Over the coming weeks there were numerous forms and questionnaires to complete, initially for the CcG to decide if they would fund a diagnosis. This decision was made within a few months and they decided to fund a diagnosis for me.

In my area there are no nhs drs who diagnose autism so I was going to be referred to a private clinic.

The diagnosis day arrived and I felt sick! What was going to happen and how would I deal with either outcome. I had already attended two previous appointments and filled out numerous questionnaires but this was the big one!

I was taken into a room with a very smiley lady who asked me some questions about every day situations. She then went to have a discussion with the three other doctors I had met during the process.

I was told to have a coffee whilst they sealed my fate but it wasn’t a coffee drinking occasion!

After about an hour I was summoned into the office and they spoke for about half an hour.

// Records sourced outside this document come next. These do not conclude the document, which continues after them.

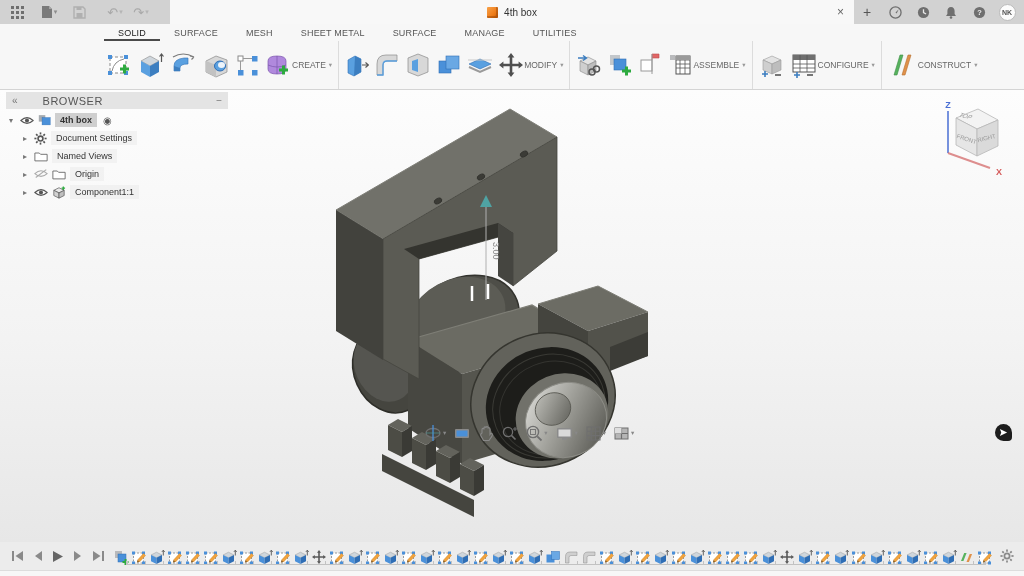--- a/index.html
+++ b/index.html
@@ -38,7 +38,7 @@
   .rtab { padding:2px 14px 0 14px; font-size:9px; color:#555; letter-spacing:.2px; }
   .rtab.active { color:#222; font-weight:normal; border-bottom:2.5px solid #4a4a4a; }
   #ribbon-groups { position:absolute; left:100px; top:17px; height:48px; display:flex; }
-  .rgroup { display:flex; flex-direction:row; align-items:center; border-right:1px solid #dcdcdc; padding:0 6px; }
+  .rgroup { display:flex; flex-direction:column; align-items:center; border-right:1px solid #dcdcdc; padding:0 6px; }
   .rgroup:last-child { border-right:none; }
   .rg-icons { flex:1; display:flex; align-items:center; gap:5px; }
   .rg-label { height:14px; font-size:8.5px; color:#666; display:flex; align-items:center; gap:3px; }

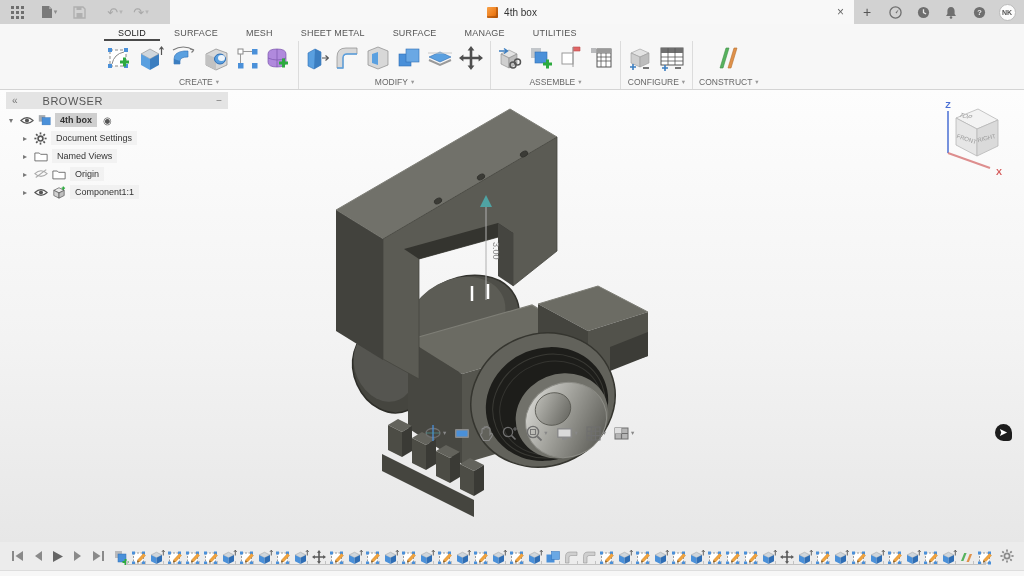--- a/index.html
+++ b/index.html
@@ -475,6 +475,20 @@
 
 
 
+    <div class="rgroup">
+      <div class="rg-icons">
+        <span class="ribbon-ic sel-hl">
+            <svg width="26" height="26" viewBox="0 0 26 26">
+              <rect x="3" y="3" width="18" height="16" fill="none" stroke="#3c8f44" stroke-width="1.4" stroke-dasharray="3 2"></rect>
+              <path d="M15 12 L15 24 L18 21 L20 25 L22.5 23.5 L20.5 19.5 L24 19 Z" fill="#fff" stroke="#555" stroke-width="1"></path>
+            </svg>
+          </span>
+      </div>
+      <div class="rg-label">
+        <span>SELECT</span>
+          <span class="car">▾</span>
+      </div>
+    </div>
   </div>
 </div>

To be honest I can’t remember what they were saying because I was too anxious to listen. I was then handed a piece of paper by one of the doctors that had my name and a diagnosis of high functioning autism.

Since my diagnosis 4 months ago I have been through numerous emotions and I don’t really know what difference if any it has made. Like all things it will take time for me to process so maybe I should write again in a year so I can explain properly what being a woman with autism means to me!